La vie nous offre de nombreuses occasions qui exigent que le soldat chrétien (et nous sommes tous des soldats) soutienne la vérité. Elles semblent souvent secondaires et de peu d’importance, mais tout ce qui relève de la vérité et de l’erreur est significatif. Si le soldat en colère passe à l’ennemi avant le premier coup de feu, que croyez-vous qu’il fera quand les toxines de la guerre arriveront jusqu’à sa porte ? Nous sommes jugés autant sur les petites choses que sur les grandes. Le vieil adage est vrai : « Celui qui ne soutient rien tombera en toutes choses ».

Depuis le premier moment de ma consécration [épiscopale], j’ai été confronté aux voix tentatrices d’amis chrétiens me poussant simplement à juste un peu de compromission ici et là quant à la doctrine et au culte de l’Église. Ces suggestions sont habituellement le fait de cœurs qui désirent voir l’Église croître, et ne sont pas mal intentionnées.
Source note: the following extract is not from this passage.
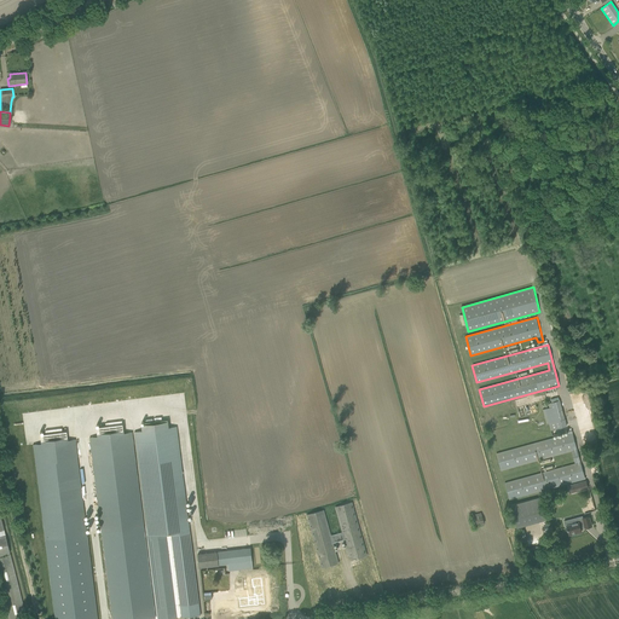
[(549,404),(550,408),(545,410),(549,424),(550,424),(553,431),(566,427),(560,400),(549,404)]
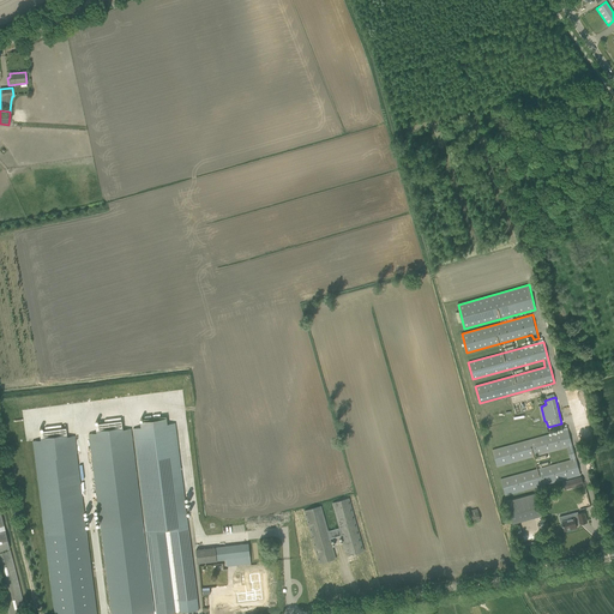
[(132,428),(156,613),(168,613),(199,611),(175,423),(168,425),(167,417),(140,421),(140,427),(132,428)]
Mais en tant qu’évêque, il m’incombe de défendre la foi – pas seulement les points saillants de la foi, mais chacun de ses principes tels qu’ils sont relatés dans l’Écriture sainte. Notre Église pourrait sûrement croître dans des proportions énormes si seulement nous acceptions quelques compromis ici et là, jusqu’à ce que nous ne différions plus en rien des nombreuses Église déchues qui sont tombées devant nous dans l’apostasie. Faire un compromis sur un seul principe de vérité, c’est trahir notre Seigneur qui est mort pour nous. C’est aussi trahir la foi et le travail de ceux qui ont établi notre Église sur le roc solide de notre Salut qui est Christ. Ce serait déshonorer l’évêque Dees qui a sacrifié sa fortune personnelle afin d’établir une Église sainte pour Dieu. Ce serait discréditer ces hommes et ces femmes qui ont soutenu l’évêque Dees quand il le fallait, avec courage. Ce serait discréditer notre ancienne secrétaire nationale qui consacra les meilleures années de sa vie à assurer que l’Église demeurerait ancrée en Christ.

Et vous, mon ami ? Prendrez-vous position sur la ligne de ba-taille, ou préférez-vous vous abstenir ? Dans ces temps de péril, le moment est venu d’éprouver le métal dont vous êtes fait en tant que chrétien fidèle.